If I were Zandor (Mike Road) of The Herculoids, ruler of the Lost in Space-ish planet Amzot/Quasar, I would seriously consider installing some kickass space defence systems, or at the very least, a really big, red “Beware of the space dog” sign that would sail around in orbit and perhaps deter would-be planetary usurpers.
Because Zandor, his wife Tara (Virginia Gregg) and son Dorno (Ted Eccles original series, Sparky Marcus 1981) have a serious problem with wave after wave of invaders coming from space, taking the family and their cohort of powerful animals hostage, and trying to declare themselves lords and rulers of the planet Amzot/Quasar, whose naming committee got stuck in gridlock at some stage and never settled on just one name. (To be fair, the planet had different names in different iterations so it’s not as indecisive as it first appears.)
It’s a bit like when you have a cockroach infestation problem – you can try and deal with each wave as they come scuttling through your kitchen, loungeroom and every room in your room, or you can just be done with, get the pest controller in and keep them for good.
But then, if you were producing The Herculoids, as Hanna-Barbera did from 1967-69 and then 1981-82, you wouldn’t have had much of a series if the invaders had simply been stymied by a great big wall of laser-spewing satellites or great big orbiting cannons.
So, fine, Zandor and his family, aided by rhino/triceratops hybrid Tundro (Mike Road), flying space dragon Zok (Mike Road), rock ape Igoo (Mike Road) and protoplasmic creatures Gleep and Gloop (Don Messick), did without a cosy planetary deterrence system, settling for fighting back endless armadas, gangs, cohorts and masses of invading creatures, all of whom saw the planet as ripe for the taking.
A little hilariously, Zandor and his family almost always look surprised that it’s happening again so pattern recognition is not a big thing for the family who appear surprised that someone is attacking their sparsely-populated planet once again.
You’d think someone would immediately go “What’s that weird sound? Oh god, not invaders again!” but they don’t and thus begins a new cycle of invade, take prisoner, shoot, repel and sit back.
Fortunately for the good, scantily-clad residents of Amzot/Quasar – seriously they dress like Tarzan with some cave person chic thrown into the mix – they come well-equipped with some on-ground defensive capabilities.
Zok, for instance can shoot laser beams from his eyes and tail, all without a single detached retina or burn mark while Tundro shoots volleys of explosive rocks out of his truncated, broken-ended snout.
Gleep and Gloop work equally well repelling would-be kidnappers, saving Zandor, Tara and Dorno from hurting themselves as they fall off cliffs/from spaceships etc etc – by the way Dorno almost never calls Zandor and Tara dad and mum, something only changed in the ’80s revival – and breaking themselves into pieces to get help or foil the bad guys (and they are, usually, the males of the species).
And Igoo? Brute strength my friend and a whole lot of booming, thundering yelling and constructive tantrum-throwing; he’s not a chilled, relaxed kind of guys at the best of times but then again, if The Herculoids daily repel-the-invader is anything to go by, there’s a damn good reason for that.
Again, if Zandor would simply put in an orbital defense system, perhaps Igoo, in fact the whole extended family could kick by the Amzotian pool and relax.
Until that happens, and given production ceased on the show in the early ’80s, that’s highly unlikely, The Herculoids is get invaded/repel invasion/rinse/repeat.
In that respect, it’s not that much different from a host of other Hanna-Barbera shows which executed on their repetitive premises with fiendish commitment to the task at hand.
But unlike say Scooby Doo or even The Hair Bear Bunch, which balanced out the repetitiveness with humour and personality, The Herculoids, at least watching it as an adult, feels less compelling, its over and over and over and over again dynamic a little too obvious.
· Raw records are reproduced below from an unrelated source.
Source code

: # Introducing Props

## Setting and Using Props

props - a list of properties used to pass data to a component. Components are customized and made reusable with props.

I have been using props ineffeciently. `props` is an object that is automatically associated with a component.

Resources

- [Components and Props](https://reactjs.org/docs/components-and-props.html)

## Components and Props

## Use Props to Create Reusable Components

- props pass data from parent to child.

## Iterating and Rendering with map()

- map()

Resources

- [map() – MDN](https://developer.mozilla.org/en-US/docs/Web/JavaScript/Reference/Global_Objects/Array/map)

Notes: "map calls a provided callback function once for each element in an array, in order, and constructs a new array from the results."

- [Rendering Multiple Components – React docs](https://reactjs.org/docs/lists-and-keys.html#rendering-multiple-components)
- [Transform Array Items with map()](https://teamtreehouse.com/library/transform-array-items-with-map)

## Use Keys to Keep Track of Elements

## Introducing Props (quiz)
That doesn’t mean its not watchable, and as a kid I loved the way they worked together as a family to get rid of their attackers and the way in which they are clearly devoted to one another, but it certainly didn’t pass the “watching as an adult” test that other Hanna-Barbera shows have passed with flying colours.
But then, I have always been a fan of the quirky and the offbeat, things that shows like Scooby Doo and The Hair Bear Bunch have in spades and which The Herculoids, because of the type of cartoon it is, simply doesn’t have.
The good thing about The Herculoids is it showed Hanna-Barbera could be intense and gritty in their own cartoonish way but all these years later, I’m not sure it holds up as well, looking more dated and been-there-done-that than many of its one time contemporaries.